1 Your NHS limb centre should be able to help you out – if you are not in touch with them we would encourage you to contact them.
The limb centres are able to make a made to measure prosthetic which your child can pop their little arm into and release from safely if needed (in case of a crash). The prosthetic is attached to the handle bars and a child can slip their arm in or rest it on the extension. The limb centre can also change the brakes so that one hand will operate both back and front. Do contact us or click here for a list of limb centres.
2 Independent bike shops can come up with lots of innovative ways to make riding a bike easier one handed and often love the challenge. For instance, they might extend the handlebar and cover it with a soft material so that the child can rest their little arm on it and steer, and once again change the brakes over to be safer.
3 DIY – there are some really clever parents out there who have crafted their own adaptions – see one example below!
4 Remap – a charity who custom-make equipment to help people live more independent lives, we are aware there have helped engineer solutions for our members.
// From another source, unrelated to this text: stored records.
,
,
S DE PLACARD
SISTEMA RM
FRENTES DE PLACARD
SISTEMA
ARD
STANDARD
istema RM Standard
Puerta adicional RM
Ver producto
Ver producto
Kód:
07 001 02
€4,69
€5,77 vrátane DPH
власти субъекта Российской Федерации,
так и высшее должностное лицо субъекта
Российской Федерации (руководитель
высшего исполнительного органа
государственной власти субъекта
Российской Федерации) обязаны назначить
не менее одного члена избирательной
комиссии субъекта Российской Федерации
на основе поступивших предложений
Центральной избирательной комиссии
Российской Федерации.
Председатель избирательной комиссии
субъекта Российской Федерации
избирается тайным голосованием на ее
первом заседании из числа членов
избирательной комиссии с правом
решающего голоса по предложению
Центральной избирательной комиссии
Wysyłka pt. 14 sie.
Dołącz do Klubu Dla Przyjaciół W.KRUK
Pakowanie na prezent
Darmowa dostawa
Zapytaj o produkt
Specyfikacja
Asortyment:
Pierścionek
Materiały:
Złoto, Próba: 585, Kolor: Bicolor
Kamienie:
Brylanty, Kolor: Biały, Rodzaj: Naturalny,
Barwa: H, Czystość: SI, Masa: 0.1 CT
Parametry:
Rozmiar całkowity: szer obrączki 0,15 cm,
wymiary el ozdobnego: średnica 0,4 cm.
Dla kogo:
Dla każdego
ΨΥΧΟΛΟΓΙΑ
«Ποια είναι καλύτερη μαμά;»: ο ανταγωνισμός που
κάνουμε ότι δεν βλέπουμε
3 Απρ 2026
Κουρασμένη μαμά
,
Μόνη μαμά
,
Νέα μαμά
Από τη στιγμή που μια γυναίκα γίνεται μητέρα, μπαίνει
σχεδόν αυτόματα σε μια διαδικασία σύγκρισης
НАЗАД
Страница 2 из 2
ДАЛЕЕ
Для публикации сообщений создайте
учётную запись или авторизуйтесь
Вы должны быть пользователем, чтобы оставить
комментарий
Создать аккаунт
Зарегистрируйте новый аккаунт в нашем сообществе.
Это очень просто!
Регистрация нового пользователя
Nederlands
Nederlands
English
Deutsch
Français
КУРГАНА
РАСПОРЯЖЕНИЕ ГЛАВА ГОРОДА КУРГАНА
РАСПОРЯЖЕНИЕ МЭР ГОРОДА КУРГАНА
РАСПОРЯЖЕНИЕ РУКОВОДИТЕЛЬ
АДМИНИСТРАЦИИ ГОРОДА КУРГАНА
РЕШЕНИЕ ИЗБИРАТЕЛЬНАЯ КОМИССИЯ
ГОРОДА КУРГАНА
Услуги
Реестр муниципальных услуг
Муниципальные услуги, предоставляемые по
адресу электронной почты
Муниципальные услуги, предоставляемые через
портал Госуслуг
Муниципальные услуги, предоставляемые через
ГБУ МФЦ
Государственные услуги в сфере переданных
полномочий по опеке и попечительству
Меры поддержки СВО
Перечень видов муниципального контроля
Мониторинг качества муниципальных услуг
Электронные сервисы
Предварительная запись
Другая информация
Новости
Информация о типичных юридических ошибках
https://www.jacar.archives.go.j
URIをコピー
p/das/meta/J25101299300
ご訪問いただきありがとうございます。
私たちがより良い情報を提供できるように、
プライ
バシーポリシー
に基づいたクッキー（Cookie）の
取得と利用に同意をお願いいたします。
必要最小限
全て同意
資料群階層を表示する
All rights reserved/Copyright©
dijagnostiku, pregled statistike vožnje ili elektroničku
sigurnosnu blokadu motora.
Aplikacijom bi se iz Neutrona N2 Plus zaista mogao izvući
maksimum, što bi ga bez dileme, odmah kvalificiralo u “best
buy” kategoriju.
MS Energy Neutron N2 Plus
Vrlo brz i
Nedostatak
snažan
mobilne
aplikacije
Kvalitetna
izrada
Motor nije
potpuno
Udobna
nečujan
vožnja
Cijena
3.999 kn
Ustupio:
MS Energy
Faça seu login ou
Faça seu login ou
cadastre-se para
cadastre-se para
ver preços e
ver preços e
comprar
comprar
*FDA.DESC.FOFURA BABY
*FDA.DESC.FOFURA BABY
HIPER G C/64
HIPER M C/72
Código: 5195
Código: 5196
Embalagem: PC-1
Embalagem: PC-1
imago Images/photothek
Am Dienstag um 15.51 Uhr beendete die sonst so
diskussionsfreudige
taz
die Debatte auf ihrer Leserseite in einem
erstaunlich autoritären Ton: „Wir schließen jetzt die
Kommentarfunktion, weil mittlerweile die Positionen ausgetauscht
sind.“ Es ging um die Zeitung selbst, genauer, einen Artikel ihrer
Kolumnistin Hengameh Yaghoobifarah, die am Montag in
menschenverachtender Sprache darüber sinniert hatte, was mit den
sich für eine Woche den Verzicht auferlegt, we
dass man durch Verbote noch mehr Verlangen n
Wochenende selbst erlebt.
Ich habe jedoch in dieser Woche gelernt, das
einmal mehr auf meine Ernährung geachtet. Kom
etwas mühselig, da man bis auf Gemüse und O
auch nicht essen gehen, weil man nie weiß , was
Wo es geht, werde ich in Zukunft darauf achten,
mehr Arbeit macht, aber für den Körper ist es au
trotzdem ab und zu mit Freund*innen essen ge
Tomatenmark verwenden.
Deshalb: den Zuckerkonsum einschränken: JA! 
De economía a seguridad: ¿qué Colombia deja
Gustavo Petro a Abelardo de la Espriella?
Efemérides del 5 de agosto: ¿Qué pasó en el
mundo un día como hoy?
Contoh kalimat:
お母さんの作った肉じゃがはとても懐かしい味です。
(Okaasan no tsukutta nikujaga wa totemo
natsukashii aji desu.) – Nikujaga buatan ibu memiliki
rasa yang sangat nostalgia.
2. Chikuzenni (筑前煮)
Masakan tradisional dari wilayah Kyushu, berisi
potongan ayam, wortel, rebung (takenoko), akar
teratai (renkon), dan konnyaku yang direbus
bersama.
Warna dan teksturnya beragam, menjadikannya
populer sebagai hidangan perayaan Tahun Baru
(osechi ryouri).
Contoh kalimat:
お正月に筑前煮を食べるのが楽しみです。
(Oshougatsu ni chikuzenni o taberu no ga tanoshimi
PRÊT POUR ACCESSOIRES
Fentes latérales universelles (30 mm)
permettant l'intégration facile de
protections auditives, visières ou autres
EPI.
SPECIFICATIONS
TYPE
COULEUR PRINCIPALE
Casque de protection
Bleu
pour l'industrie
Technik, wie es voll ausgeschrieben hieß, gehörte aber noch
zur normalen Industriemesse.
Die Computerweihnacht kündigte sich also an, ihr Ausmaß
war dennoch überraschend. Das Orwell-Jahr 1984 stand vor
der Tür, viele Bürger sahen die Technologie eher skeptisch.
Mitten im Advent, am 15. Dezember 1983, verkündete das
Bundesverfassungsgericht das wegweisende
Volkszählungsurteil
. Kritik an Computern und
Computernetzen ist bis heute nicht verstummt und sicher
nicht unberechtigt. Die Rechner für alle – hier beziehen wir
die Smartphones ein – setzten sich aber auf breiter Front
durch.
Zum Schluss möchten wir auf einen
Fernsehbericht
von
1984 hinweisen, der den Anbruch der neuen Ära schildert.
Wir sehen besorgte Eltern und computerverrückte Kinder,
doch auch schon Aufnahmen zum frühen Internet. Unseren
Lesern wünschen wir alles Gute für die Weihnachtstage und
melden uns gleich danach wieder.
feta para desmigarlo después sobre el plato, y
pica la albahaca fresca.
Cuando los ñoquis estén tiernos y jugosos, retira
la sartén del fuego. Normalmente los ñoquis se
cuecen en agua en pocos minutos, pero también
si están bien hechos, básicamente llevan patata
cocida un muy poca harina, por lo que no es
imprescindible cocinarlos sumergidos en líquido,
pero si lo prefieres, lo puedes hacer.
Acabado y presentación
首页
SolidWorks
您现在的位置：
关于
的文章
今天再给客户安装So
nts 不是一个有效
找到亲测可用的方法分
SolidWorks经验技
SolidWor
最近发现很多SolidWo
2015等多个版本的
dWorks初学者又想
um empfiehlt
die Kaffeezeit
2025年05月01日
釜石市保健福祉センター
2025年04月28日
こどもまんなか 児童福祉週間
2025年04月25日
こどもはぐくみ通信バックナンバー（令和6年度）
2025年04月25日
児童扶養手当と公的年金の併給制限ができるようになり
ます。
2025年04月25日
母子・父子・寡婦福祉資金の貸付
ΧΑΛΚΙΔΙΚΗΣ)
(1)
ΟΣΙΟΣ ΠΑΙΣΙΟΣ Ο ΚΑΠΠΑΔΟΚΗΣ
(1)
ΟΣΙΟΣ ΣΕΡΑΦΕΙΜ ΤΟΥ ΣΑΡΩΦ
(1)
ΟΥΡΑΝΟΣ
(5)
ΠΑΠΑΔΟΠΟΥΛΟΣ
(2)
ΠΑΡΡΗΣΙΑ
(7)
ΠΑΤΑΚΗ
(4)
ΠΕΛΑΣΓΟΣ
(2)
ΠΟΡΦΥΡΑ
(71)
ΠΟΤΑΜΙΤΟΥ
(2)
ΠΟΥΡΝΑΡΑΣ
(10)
Click here fore more detail.
Brake levers which can take both cables are easily bought online
(search for Dual Brake Lever); these should help reduce the incidence of a child flying over the handlebars after braking hard with one hand only).
Below are some examples from our members. If you have any to share please let us know.
A tennis ball makes a really cheap and comfortable place to rest a little arm, fixed to a bracket then onto the bike using bits and bobs from a DIY shop. This can be a great way to start building the confidence of a young child on a ‘big bike’ (NB. The rolling pin is instead of the handlebars not an essential part of the design!)
The attachment below was a bespoke make and fit by the NHS Limb Centre in Leeds for member Elsie Hughes in 2016 to help her compete in Cyclocross events. Her arm slips in the made to measure prosthetic which is attached to the handlebar and moveable to other bikes.